Comparison of the relative efficacy and potency of μ-opioid agonists to activate Gαi/o proteins containing a pertussis toxin-insensitive mutation

Pertussis toxin (PTX)-insensitive mutants of G alpha(i/o) proteins expressed in C6 mu cells were used to examine the hypothesis that there are agonist-specific conformational states of the mu-opioid receptor with coupling preferences to different G alpha(i/o) subtypes, as measured by the degree of stimulation of [S-35] guanosine 5'-O-(3-thio)triphosphate (GTP gamma S) binding.
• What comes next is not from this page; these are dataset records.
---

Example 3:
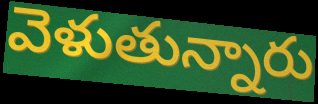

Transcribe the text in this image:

వెళుతున్నారు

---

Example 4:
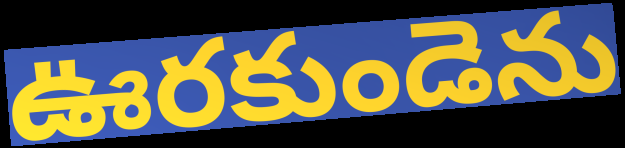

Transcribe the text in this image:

ఊరకుండెను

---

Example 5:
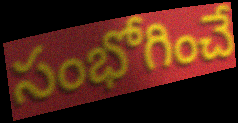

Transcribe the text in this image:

సంభోగించే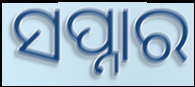
ସପ୍ନାରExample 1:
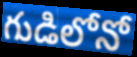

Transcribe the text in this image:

గుడిలోనో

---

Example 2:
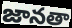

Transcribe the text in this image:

జానతా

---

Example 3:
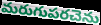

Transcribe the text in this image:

మరుగుపరచెను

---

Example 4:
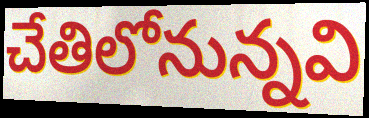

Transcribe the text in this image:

చేతిలోనున్నవి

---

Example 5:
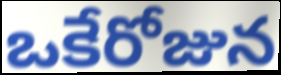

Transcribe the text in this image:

ఒకేరోజున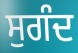
ਸੁਗੰਦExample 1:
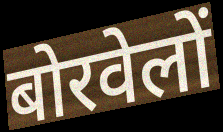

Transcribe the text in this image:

बोरवेलों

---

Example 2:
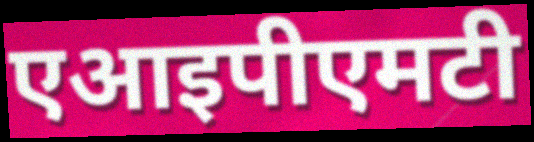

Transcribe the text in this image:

एआइपीएमटी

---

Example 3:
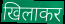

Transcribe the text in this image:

खिलाकर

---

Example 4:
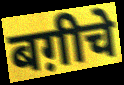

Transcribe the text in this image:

बग़ीचे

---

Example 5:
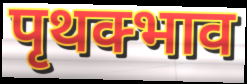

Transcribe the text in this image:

पृथक्भाव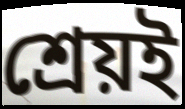
শ্রেয়ই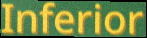
InferiorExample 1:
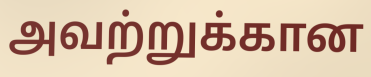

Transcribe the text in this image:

அவற்றுக்கான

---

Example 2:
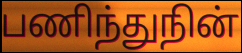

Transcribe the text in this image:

பணிந்துநின்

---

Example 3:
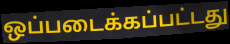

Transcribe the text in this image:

ஒப்படைக்கப்பட்டது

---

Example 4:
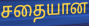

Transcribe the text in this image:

சதையான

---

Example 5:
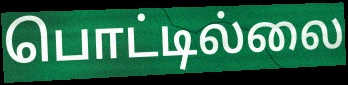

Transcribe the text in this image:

பொட்டில்லை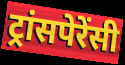
ट्रांसपेरेंसीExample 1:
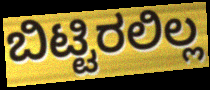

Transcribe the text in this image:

ಬಿಟ್ಟಿರಲಿಲ್ಲ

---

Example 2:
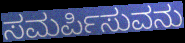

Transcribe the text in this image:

ಸಮರ್ಪಿಸುವನು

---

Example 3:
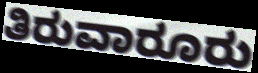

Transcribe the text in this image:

ತಿರುವಾರೂರು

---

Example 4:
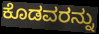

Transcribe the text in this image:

ಕೊಡವರನ್ನು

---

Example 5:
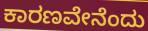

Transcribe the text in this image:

Binding of [S-35]GTP gamma S to endogenous G alpha(i/o) proteins stimulated by the full mu-opioid agonist [D-Ala(2), MePhe(4), Gly(5)-ol]enkephalin (DAMGO) was completely blocked by overnight treatment with 100 ng/ml PTX. Treatment for 4 h with lower concentrations led to a PTX-dependent reduction in the maximal effect of DAMGO but no alteration in the potency of DAMGO or morphine nor in the relative maximal effect (relative efficacy) of the partial agonists morphine and buprenorphine compared with the full agonist DAMGO. Using PTX-insensitive G alpha mutants in which the PTX-sensitive cysteine was replaced with isoleucine, the potency for a series of mu-opioid agonists was highest in cells expressing G alpha(i3) and G alpha(o) and lowest with G alpha(i1) and G alpha(i2), with no significant change in the order of potency, namely, etorphine >> endomorphin-1 = DAMGO = endomorphin-2 = fentanyl = morphine >> meperidine. The order of agonist relative efficacy, etorphine = DAMGO = endomorphin-1 = endomorphin-2 = fentanyl >= morphine >= meperidine > buprenorphine >= nalbuphine, was also the same across all of the PTX-insensitive G alpha(i/o) subtypes. Highest relative efficacy to stimulate [S-35]GTP gamma S binding was seen with G alpha(i3). Consequently, reported observations of agonist-directed trafficking at mu-opioid receptors most likely involve non-PTX-sensitive G alpha protein mechanisms.